PORTRAIT. De l’échec au PSG à Liverpool et l'équipe de France, le parcours sinueux d’Hugo Ekitike, qui "a tout pour devenir le numéro 9 des Bleus"

Le nom d'Hugo Ekitike a beau se lire dans les deux sens, ce n'est pas pour autant que Didier Deschamps l'a retenu plus vite que les autres. Mais, à 23 ans, l'ancien Parisien va enfin voir son palindrome floqué au dos d'un maillot de l'équipe de France. Après un début de saison réussi, le nouvel attaquant de Liverpool a en effet été convoqué pour la première fois avec les Bleus, par Didier Deschamps, dimanche 31 août, pour remplacer Rayan Cherki, blessé. Ce qui vient réparer une anomalie pour Hugo Ekitike, recruté contre près de 100 millions d'euros en juillet par Liverpool.
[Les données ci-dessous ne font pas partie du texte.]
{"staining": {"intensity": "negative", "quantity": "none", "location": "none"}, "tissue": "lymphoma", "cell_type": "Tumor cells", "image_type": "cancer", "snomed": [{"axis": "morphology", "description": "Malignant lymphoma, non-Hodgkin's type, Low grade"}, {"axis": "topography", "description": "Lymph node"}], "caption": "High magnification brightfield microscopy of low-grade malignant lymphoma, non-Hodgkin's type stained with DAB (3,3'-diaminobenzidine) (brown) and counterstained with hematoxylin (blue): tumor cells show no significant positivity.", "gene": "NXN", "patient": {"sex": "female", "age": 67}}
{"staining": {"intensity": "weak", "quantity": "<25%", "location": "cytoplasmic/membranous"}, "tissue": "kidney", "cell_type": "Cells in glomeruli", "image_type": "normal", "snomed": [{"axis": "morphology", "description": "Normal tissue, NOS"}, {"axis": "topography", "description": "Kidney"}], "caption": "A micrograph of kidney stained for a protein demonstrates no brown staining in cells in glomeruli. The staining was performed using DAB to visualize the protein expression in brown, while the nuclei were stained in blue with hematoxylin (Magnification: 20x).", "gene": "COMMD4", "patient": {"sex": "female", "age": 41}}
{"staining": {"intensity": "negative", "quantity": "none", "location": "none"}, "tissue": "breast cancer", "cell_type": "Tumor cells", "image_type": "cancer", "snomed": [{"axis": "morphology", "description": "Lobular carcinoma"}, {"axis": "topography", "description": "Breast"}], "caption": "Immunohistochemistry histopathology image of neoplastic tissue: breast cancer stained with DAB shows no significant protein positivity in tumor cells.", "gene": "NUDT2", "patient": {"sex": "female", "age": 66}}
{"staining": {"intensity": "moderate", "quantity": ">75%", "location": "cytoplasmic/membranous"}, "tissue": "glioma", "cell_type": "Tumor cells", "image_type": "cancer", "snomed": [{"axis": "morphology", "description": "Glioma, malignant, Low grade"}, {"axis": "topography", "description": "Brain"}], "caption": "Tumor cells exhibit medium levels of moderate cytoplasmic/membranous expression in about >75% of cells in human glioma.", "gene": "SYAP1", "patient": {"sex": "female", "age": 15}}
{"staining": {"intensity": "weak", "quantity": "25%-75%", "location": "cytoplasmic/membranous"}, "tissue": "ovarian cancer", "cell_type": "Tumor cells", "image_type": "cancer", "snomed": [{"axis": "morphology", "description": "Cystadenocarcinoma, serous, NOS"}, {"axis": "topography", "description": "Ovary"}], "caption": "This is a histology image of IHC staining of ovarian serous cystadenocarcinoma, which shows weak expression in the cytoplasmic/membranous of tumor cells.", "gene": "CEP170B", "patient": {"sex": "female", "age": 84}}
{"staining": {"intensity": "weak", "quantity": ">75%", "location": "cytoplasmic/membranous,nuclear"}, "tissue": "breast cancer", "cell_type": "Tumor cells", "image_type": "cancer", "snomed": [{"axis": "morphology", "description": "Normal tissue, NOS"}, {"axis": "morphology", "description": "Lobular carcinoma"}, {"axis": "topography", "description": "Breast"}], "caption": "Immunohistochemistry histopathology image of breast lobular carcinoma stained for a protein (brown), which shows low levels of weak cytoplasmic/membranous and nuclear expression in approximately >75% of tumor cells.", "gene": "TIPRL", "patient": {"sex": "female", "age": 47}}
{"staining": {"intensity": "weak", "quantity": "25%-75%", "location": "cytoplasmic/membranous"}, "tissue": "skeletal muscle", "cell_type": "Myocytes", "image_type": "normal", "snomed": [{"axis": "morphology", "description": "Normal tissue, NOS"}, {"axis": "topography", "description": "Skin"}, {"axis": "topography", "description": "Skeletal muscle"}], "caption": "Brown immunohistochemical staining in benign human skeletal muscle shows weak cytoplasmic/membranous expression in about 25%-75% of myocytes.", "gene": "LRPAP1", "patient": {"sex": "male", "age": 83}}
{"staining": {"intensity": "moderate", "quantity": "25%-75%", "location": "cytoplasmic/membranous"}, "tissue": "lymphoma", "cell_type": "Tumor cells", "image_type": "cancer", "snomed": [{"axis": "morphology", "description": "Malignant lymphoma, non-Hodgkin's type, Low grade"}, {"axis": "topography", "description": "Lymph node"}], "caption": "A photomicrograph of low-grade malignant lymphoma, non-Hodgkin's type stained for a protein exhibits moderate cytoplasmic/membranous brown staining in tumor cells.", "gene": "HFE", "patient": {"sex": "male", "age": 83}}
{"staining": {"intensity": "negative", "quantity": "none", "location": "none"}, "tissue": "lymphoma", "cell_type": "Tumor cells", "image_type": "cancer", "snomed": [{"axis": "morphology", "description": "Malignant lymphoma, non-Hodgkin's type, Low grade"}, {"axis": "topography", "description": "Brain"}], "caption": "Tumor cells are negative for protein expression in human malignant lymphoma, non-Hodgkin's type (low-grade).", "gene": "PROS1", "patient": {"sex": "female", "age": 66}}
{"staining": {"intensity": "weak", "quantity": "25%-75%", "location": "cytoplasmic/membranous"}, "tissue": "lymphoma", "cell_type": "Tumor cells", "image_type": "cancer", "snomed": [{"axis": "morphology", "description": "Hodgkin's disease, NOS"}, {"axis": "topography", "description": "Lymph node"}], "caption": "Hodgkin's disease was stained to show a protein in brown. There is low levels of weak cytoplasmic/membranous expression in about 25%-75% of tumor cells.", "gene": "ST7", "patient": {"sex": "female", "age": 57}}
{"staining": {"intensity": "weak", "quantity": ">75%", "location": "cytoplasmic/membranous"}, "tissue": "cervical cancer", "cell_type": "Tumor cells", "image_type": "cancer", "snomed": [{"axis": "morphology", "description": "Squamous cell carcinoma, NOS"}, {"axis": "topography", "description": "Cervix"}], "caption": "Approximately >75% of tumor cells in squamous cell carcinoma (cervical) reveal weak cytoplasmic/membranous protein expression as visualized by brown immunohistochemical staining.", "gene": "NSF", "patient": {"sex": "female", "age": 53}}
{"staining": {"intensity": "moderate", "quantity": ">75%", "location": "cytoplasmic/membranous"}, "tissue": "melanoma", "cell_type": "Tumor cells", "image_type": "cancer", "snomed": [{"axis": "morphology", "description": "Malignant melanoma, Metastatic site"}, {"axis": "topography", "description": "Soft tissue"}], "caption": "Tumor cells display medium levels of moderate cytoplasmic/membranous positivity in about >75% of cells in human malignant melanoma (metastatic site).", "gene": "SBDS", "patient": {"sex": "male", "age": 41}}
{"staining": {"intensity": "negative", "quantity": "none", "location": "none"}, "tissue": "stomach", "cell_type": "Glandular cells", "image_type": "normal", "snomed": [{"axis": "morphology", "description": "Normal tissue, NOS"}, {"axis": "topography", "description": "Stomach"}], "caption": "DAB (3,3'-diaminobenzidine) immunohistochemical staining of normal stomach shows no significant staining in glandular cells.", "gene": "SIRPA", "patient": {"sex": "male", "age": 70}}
Cinquième joueur français le plus cher de l'histoire selon transfermarkt, Hugo Ekitike a surtout battu un autre record : celui du plus gros transfert pour un joueur jamais convoqué en sélection nationale, toutes nations confondues. "Je pensais qu'il aurait été sélectionné plus tôt, notamment la saison passée. Il est destiné à l'équipe de France", glisse Mathieu Lacour, directeur général du Stade de Reims, son club formateur. Avant d'ajouter : "Au-delà de l'affection que je lui porte, c'est un profil rare, un attaquant mobile et technique. Ekitike a tout pour devenir le numéro 9 des Bleus."

Mis au placard par le PSG

Cette étiquette de grand talent tricolore, Hugo Ekitike la porte depuis plus de trois ans. Avant d'affoler le mercato estival cette année, il avait déjà été au cœur de celui de l'été 2022. "Mon téléphone n'a jamais autant chauffé que cette saison-là. Ça venait de partout, des vingt plus gros clubs européens, avec les deux Milan, Dortmund, Newcastle, le Real Madrid, le PSG…", se souvient Mathieu Lacour. A 20 ans à peine, Hugo Ekitike sort alors d'une saison à 11 buts et quatre passes décisives en 26 matchs avec le Stade de Reims. De quoi convaincre le PSG de signer un chèque d'un montant estimé à l'époque à 30 millions d'euros.

Une somme qui étonne, mais qui n'a rien d'une surprise pour Mathieu Lacour : "Le marché des attaquants est très concurrentiel, et Hugo a un profil rare, de grand attaquant puissant en pivot, mais aussi technique et très rapide pour décrocher dans le jeu. En plus d'être un grand buteur, il a un profil athlétique rare et une très bonne personnalité". Après une petite saison avec les professionnels au Stade de Reims, qu'il avait intégré à ses 11 ans, Hugo Ekitike change de dimension en rejoignant le PSG de Lionel Messi, Neymar, et Kylian Mbappé.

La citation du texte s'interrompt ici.